We found that this scheme maintains consistency between the estimates on the coarse and fine grids provided that a sufficiently stringent convergence criterion is used when solving for Ψ^n + 1. Only using a test on the integral of the residuals did not always maintain the consistency. Such a test is global in nature and can give different convergence results in the coarse and fine domains. Instead, we found the best results occurred when we supplemented the residual tests with the following point-wise test:

$$ \left| \frac{\frac{\partial \Psi^{k+1}}{\partial x} - \frac{\partial \Psi^k}{\partial x}} {\frac{\partial \Psi^k}{\partial x}} \right| \le \epsilon \; ; \quad \left| \frac{\frac{\partial \Psi^{k+1}}{\partial y} - \frac{\partial \Psi^k}{\partial y}} {\frac{\partial \Psi^k}{\partial y}} \right| \le \epsilon $$

where here the superscripts k refer to the iteration count in the solver and ϵ is the relative tolerance.
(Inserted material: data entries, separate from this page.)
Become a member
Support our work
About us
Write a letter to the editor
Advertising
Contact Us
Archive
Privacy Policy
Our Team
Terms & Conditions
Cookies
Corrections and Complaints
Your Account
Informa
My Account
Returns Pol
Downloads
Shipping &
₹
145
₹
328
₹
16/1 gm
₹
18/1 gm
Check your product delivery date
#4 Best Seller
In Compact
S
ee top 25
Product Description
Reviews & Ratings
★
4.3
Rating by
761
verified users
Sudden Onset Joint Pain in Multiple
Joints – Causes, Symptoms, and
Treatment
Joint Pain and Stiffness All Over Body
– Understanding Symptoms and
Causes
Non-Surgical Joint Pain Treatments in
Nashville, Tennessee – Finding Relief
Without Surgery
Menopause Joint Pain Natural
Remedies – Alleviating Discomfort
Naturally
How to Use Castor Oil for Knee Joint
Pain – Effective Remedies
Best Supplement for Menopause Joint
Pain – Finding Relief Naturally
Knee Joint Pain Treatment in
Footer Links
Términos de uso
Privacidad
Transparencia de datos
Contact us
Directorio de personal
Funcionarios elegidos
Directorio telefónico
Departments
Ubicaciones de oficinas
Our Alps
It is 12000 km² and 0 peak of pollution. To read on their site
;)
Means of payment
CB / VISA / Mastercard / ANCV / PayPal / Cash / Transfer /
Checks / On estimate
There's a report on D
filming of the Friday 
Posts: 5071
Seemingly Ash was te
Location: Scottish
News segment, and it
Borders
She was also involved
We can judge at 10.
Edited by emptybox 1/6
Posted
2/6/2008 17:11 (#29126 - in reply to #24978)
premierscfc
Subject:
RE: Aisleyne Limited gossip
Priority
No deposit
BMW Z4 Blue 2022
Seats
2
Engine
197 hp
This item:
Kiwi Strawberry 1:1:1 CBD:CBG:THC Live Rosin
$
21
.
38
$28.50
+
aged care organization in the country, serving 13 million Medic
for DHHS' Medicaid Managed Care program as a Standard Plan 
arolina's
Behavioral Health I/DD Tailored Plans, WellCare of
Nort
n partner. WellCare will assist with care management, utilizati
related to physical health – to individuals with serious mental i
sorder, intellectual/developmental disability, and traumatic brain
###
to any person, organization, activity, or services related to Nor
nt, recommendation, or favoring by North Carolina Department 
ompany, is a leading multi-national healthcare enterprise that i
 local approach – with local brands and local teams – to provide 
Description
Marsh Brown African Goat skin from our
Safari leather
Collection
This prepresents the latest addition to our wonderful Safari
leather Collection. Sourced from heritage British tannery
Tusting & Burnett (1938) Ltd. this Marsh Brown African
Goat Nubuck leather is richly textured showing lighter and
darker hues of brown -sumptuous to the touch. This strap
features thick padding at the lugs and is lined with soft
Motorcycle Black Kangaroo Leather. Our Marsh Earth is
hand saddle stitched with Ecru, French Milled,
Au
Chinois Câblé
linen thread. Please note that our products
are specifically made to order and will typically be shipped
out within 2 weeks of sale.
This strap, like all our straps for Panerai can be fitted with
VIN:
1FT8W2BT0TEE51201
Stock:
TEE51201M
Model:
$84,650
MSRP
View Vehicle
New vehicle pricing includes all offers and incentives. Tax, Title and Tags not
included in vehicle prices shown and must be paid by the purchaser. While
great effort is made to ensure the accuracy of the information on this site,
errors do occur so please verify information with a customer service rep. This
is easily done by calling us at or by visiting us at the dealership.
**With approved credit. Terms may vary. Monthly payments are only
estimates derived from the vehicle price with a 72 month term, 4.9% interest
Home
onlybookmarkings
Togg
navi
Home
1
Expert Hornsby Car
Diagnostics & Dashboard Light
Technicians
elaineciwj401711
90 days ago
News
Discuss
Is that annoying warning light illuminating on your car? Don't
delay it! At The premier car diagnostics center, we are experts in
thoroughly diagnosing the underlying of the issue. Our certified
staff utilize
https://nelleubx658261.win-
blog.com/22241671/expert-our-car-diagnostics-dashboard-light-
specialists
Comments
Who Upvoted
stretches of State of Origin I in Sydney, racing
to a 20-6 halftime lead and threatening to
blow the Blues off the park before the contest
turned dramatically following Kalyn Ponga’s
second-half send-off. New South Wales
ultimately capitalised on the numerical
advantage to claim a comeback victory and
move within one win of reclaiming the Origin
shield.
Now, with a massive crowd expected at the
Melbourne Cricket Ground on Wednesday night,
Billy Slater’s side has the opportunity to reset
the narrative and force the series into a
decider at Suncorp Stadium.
We test the derivative of Ψ instead of Ψ so that the convergence is on the relative change in the transport, a physically more meaningful quantity than Ψ itself. This test ensures that in both domains the iterative solution proceeds at least until the specified tolerance is reached at every point, thereby ensuring at least that level of consistency between the solutions in the coarse and fine domains.